With this concept, he extended the CP/M operating system for Intel 8080 that can also deal with disk drives. He called this a specialized code, the BIOS – Basic Input/Output System. In 1977, a manufacturer of Altair-clone, IMSAL approached Gary Kildall to use CP/M for its products. Kildall rewrote CP/M in order to incorporate the BIOS for the disk drives. This change standardized the operating system for the Intel-based system for a while. This system allowed the floppy disk as a storage medium and expanded the capabilities of the personal computer in terms of storage of data and programs. By 1977, many microcomputer manufacturers, including MITS, IMSAL and others, were offering8-inch floppy disk drives, mainly manufactured by Shugart Associates with CP/M as the operating system (Veit, 1993).
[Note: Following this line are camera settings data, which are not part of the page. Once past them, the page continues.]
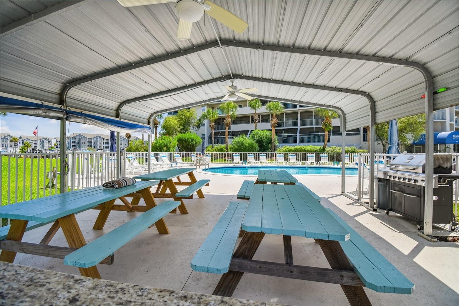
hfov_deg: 100.4
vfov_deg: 77.3
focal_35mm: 15
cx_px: 230
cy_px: 153
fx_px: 191
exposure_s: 1/200
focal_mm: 10
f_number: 7.1
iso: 100
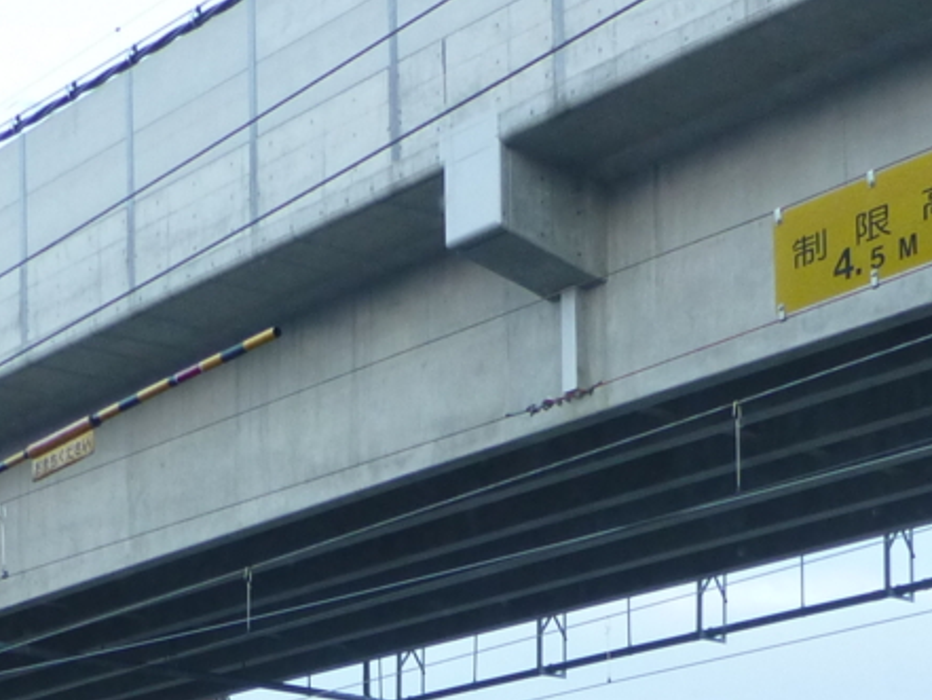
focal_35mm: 87
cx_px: 437
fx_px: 2343
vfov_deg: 15.5
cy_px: 1091
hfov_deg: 22.5
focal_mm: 4.3
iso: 100
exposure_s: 1/60
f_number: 3.3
Despite the increasing popularity of the microcomputers among the computer hobbyists and professionals, they did not appeal to the non-experts and the households. They were still intimidating for most of the non-professionals and novices and there was not much use for the individuals and households. In 1975, one company, Apple Computer was established that changed the microcomputer from being a challenging tool for the computer professionals and hobbyists to a useful personal computer for households and non-expert individuals.